Edição nº 1883 - 19 de fevereiro de 2025

Lopes Marcelo
PARA MEMÓRIA FUTURA

Em tempo das Janeiras realizou-se mais uma vez este ano na minha terra, a freguesia de Aranhas, a agora designada Festa das Varas do Fumeiro. Atendendo a que de ano para ano se verifica que são cada vez mais as componentes exteriores às tradições locais, bem como o seu desvirtuamento, vale a pena descrever como nasceu tal evento que se pretendeu bem enraizado na cultura popular, em vibração comunitária, com enfoque nos saberes e nos sabores locais.
Um dos objectivos foi o aproveitamento de uma das especializações naturais da povoação. De facto, numa prova cega de um concurso de enchidos realizada na Casa do Povo de Penamacor, com um júri independente formado por uma equipa técnica da Universidade de Trás- os Montes, o enchido de Aranhas ficou em primeiro lugar. Assim, assumiu-se promover o património cultural local em articulação com a tradição das Janeiras, tendo-se escolhido a data do último fim-de-semana do mês de Janeiro.
As Janeiras constituem uma das tradições mais antigas e bem vivas em Aranhas, presença marcante no genuíno Cancioneiro Local. O cantar das Janeiras que começa logo a seguir ao Natal continua a ser um movimento celebrativo e solidário, assumido pelo nosso Rancho Folclórico. O grupo vai de porta em porta, desejar Boas-Festas na esperança de receber alguma recompensa.

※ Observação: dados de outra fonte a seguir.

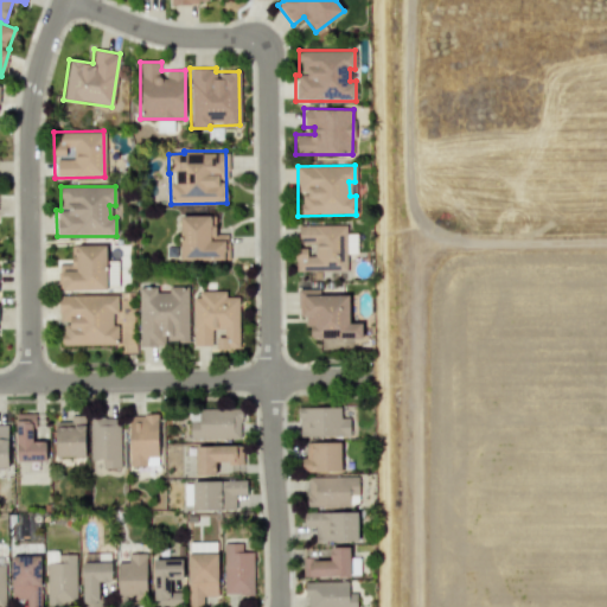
[(228,234),(215,234),(215,216),(179,216),(179,260),(228,260),(228,234)]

Cantam-se quadras populares acompanhadas pelo toque de concertina ou acordeão e viola. Mais antigamente era ao toque do realejo:

Ainda agora aqui cheguei
Já puz o pé na escada.
Logo o coração me disse
Aqui mora gente honrada.

Levante-se lá senhora
Desse assento de cortiça.
Venha-nos dar as Janeiras
Morcelas ou chouriças.
Se em alguma casa a porta se não abria logo satiricamente se cantava:

Estas barbas de farelo
Não têm nada para nos dar.
Foram encher uma farinheira de cinza
Para já terem que nos dar.

Outra referência foi o Ramo da Carne integrado na preparação da principal festa em honra de Nª Senhora do Bom Sucesso que se realiza no terceiro Domingo de Agosto. De facto, os festeiros no fim-de-semana a seguir à Páscoa, afadigavam-se nas duas componentes do Ramo da Carne: a recolha do enchido e a de gado vivo. Alguns festeiros visitavam as explorações de pecuária e traziam os borregos ou cabritos oferecidos. Outros festeiros, no Sábado, percorriam as ruas da aldeia e recolhiam o enchido oferecido. Para facilitar a recolha do alto dos balcões e até das janelas utilizavam-se varas compridas com vários pregos numa das extremidades, para as pessoas poderem dependurar o enchido oferecido. No Domingo a seguir à Páscoa, no adro junto à igreja, quer os animais vivos, quer as varas do enchido eram leiloadas ao público em ambiente de festa popular com uma pequena quermesse e várias bandejas com bolos e jeropiga ou vinho que também eram leiloadas. A receita do Ramo da Carne servia para a organização da maior festa do verão.
O planeamento e a realização do novo evento com caraterísticas comunitárias originais intitulado AINDA AGORA AQUI CHEGUEI no terceiro fim-de-semana de Janeiro só foi possível pelo entusiástico envolvimento da população ancorada na dinâmica cultural do Rancho Folclórico e pela iniciativa da Junta de Freguesia. Contudo, realmente decisiva foi a feliz circunstância de o Presidente do Rancho e da Junta de Freguesia coincidirem na altura na mesma pessoa ligada às nossas tradições, António Geraldes, músico e experimentado animador social e cultural.
Às características originais do evento de vibração comunitária, também para memória futura, se voltará no próximo Mosaico Cultural.